For today's new 'mom-and-pops', eco-friendly practices are a way to stand out from the crowd during these tough economic times.
Ed Rainey, business development leader for Oakland, Calif.-based Back to the Roots, says its home mushroom gardens use recycled coffee grounds for soil and a cardboard box for the pot - for about the same cost as supermarket mushrooms.
"What we're trying to do is make food personal. That's our mission. So we're trying to get food on everybody's kitchen counter that they can grow in any type of environment. "
Back to the Roots' gardens are sold in stores such as Whole Foods. Unlike "greenwashing" - where companies deceptively imply that they have eco-friendly policies - Back to the Roots and some startups are fully committed to LOHAS (or Lifestyles of Health and Sustainability) values embrace sustainable practices, from hiring to production.
Snack Packers, based in Washington, D.C., is on a mission to banish the vending machine. Founder and self-proclaimed snack curator Ali Cherry says her company makes healthy and tasty alternatives to chips and other processed snacks.
"I think you stand in front of the vending machine and you seek to find the least bad option. You don't actually know what you're getting. You can't look at the ingredients or nutrition label."
Contrary to most vending machine items, Snack Packers are packaged in recyclable containers.
Also a part of the trend are clothing manufacturers such as KeoKjey, which produces eco-friendly women's clothes crafted by severely challenged women in small Cambodian workshops.
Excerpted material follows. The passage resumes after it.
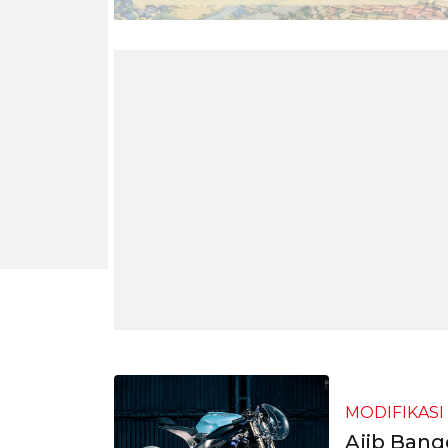
MODIFIKASI
Ajib Bang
Rachel Fowler, who's fluent in Khmer, received a Fulbright grant before she founded KeoKjey to get a better idea of the needs and wants of the HIV-positive women with whom she'd be living and working.
"I think the most important thing is talking with people and listening to what they have to say before you share your opinion - because you're in their culture. "
The American Sustainable Business Council (ASBC) calls these types of businesses part of the triple-bottom line economy - a way to create sustainable prosperity for all. The sustainability sector even has contests for promising projects, such as last weeks' business plan competition at the LOHAS Forum in Boulder. All three businesses were finalists, and Back to the Roots took home the top prize.
The ASBC sent a letter to President Obama this week laying out how environmentally friendly business growth can be a way to build and grow the U.S. economy.